ABOUT THIS TASK:
Leaving out any pictures, print the entries that follow exactly as they stand.

SUPPLIED RECORDS:
- Opening Delimiter -
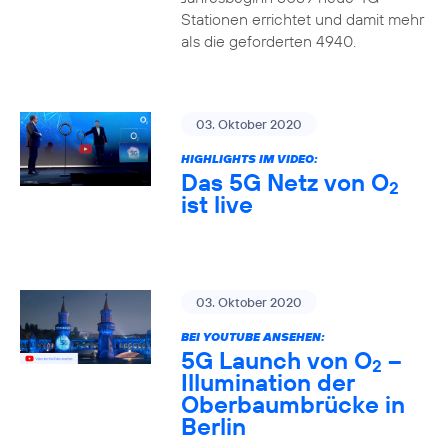
Stationen errichtet und damit mehr
als die geforderten 4940.
03. Oktober 2020
HIGHLIGHTS IM VIDEO:
Das 5G Netz von O
2
ist live
03. Oktober 2020
BEI YOUTUBE ANSEHEN:
5G Launch von O
–
2
Illumination der
Oberbaumbrücke in
Berlin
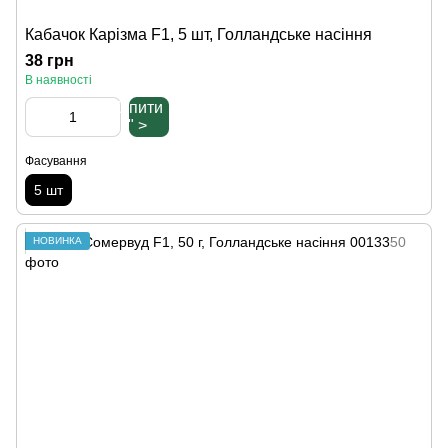
Кабачок Карізма F1, 5 шт, Голландське насіння
38 грн
В наявності
Купити
" >
Фасування
5 шт
НОВИНКА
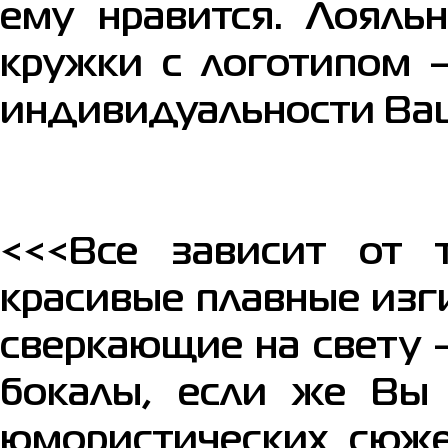
ему нравится. Лояльн
кружки с логотипом 
индивидуальности Ваш
<<<Все зависит от т
красивые плавные изг
сверкающие на свету 
бокалы, если же Вы 
юмористических сюже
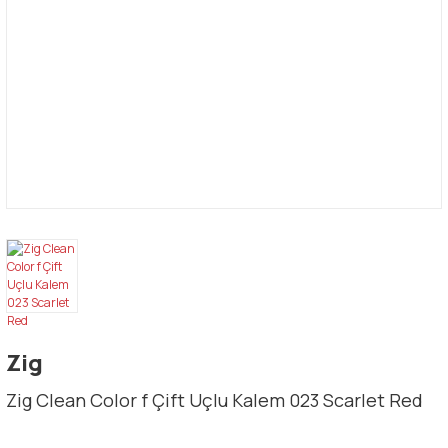
Zig
Zig Clean Color f Çift Uçlu Kalem 023 Scarlet Red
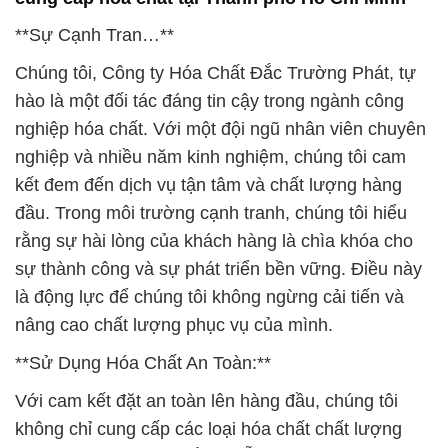
**Sự Cạnh Tran…**
Chúng tôi, Công ty Hóa Chất Đắc Trường Phát, tự
hào là một đối tác đáng tin cậy trong ngành công
nghiệp hóa chất. Với một đội ngũ nhân viên chuyên
nghiệp và nhiều năm kinh nghiệm, chúng tôi cam
kết đem đến dịch vụ tận tâm và chất lượng hàng
đầu. Trong môi trường cạnh tranh, chúng tôi hiểu
rằng sự hài lòng của khách hàng là chìa khóa cho
sự thành công và sự phát triển bền vững. Điều này
là động lực để chúng tôi không ngừng cải tiến và
nâng cao chất lượng phục vụ của mình.
**Sử Dụng Hóa Chất An Toàn:**
Với cam kết đặt an toàn lên hàng đầu, chúng tôi
không chỉ cung cấp các loại hóa chất chất lượng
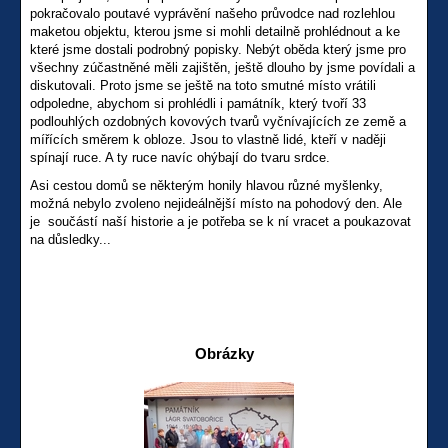
pokračovalo poutavé vyprávění našeho průvodce nad rozlehlou
maketou objektu, kterou jsme si mohli detailně prohlédnout a ke
které jsme dostali podrobný popisky. Nebýt oběda který jsme pro
všechny zúčastněné měli zajištěn, ještě dlouho by jsme povídali a
diskutovali. Proto jsme se ještě na toto smutné místo vrátili
odpoledne, abychom si prohlédli i památník, který tvoří 33
podlouhlých ozdobných kovových tvarů vyčnívajících ze země a
mířících směrem k obloze. Jsou to vlastně lidé, kteří v naději
spínají ruce. A ty ruce navíc ohýbají do tvaru srdce.
Asi cestou domů se některým honily hlavou různé myšlenky,
možná nebylo zvoleno nejideálnější místo na pohodový den. Ale
je součástí naší historie a je potřeba se k ní vracet a poukazovat
na důsledky...
Obrázky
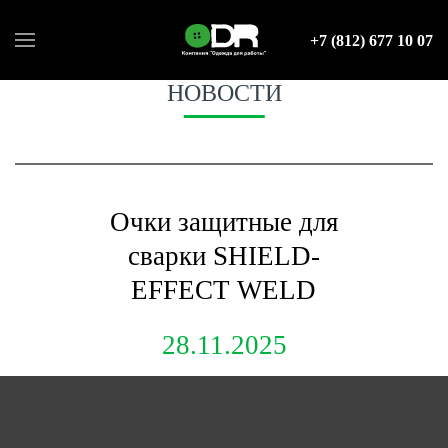
+7 (812) 677 10 07
НОВОСТИ
Очки защитные для
сварки SHIELD-
EFFECT WELD
28.11.2025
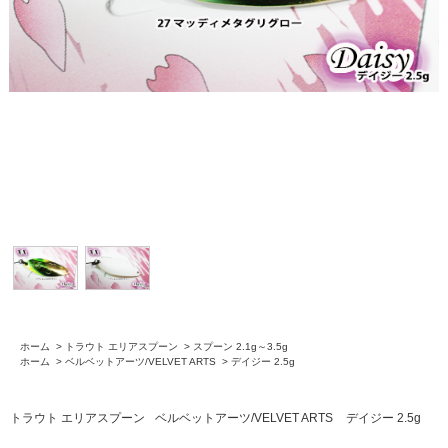
ホーム
>
トラウト エリアスプーン
>
スプーン 2.1g～3.5g
ホーム
>
ベルベットアーツ/VELVET ARTS
>
デイジー 2.5g
トラウト エリアスプーン
ベルベットアーツ/VELVET ARTS
デイジー 2.5g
- Closing Delimiter -
ANSWER TO THIS PROBLEM:
Stationen errichtet und damit mehr
als die geforderten 4940.
03. Oktober 2020
HIGHLIGHTS IM VIDEO:
Das 5G Netz von O
2
ist live
03. Oktober 2020
BEI YOUTUBE ANSEHEN:
5G Launch von O
–
2
Illumination der
Oberbaumbrücke in
Berlin
Кабачок Карізма F1, 5 шт, Голландське насіння
38 грн
В наявності
Купити
" >
Фасування
5 шт
НОВИНКА
ему нравится. Лояльн
кружки с логотипом 
индивидуальности Ваш
<<<Все зависит от т
красивые плавные изг
сверкающие на свету 
бокалы, если же Вы 
юмористических сюже
Zig
Zig Clean Color f Çift Uçlu Kalem 023 Scarlet Red
**Sự Cạnh Tran…**
Chúng tôi, Công ty Hóa Chất Đắc Trường Phát, tự
hào là một đối tác đáng tin cậy trong ngành công
nghiệp hóa chất. Với một đội ngũ nhân viên chuyên
nghiệp và nhiều năm kinh nghiệm, chúng tôi cam
kết đem đến dịch vụ tận tâm và chất lượng hàng
đầu. Trong môi trường cạnh tranh, chúng tôi hiểu
rằng sự hài lòng của khách hàng là chìa khóa cho
sự thành công và sự phát triển bền vững. Điều này
là động lực để chúng tôi không ngừng cải tiến và
nâng cao chất lượng phục vụ của mình.
**Sử Dụng Hóa Chất An Toàn:**
Với cam kết đặt an toàn lên hàng đầu, chúng tôi
không chỉ cung cấp các loại hóa chất chất lượng
pokračovalo poutavé vyprávění našeho průvodce nad rozlehlou
maketou objektu, kterou jsme si mohli detailně prohlédnout a ke
které jsme dostali podrobný popisky. Nebýt oběda který jsme pro
všechny zúčastněné měli zajištěn, ještě dlouho by jsme povídali a
diskutovali. Proto jsme se ještě na toto smutné místo vrátili
odpoledne, abychom si prohlédli i památník, který tvoří 33
podlouhlých ozdobných kovových tvarů vyčnívajících ze země a
mířících směrem k obloze. Jsou to vlastně lidé, kteří v naději
spínají ruce. A ty ruce navíc ohýbají do tvaru srdce.
Asi cestou domů se některým honily hlavou různé myšlenky,
možná nebylo zvoleno nejideálnější místo na pohodový den. Ale
je součástí naší historie a je potřeba se k ní vracet a poukazovat
na důsledky...
Obrázky
+7 (812) 677 10 07
НОВОСТИ
Очки защитные для
сварки SHIELD-
EFFECT WELD
28.11.2025
ホーム
>
トラウト エリアスプーン
>
スプーン 2.1g～3.5g
ホーム
>
ベルベットアーツ/VELVET ARTS
>
デイジー 2.5g
トラウト エリアスプーン
ベルベットアーツ/VELVET ARTS
デイジー 2.5g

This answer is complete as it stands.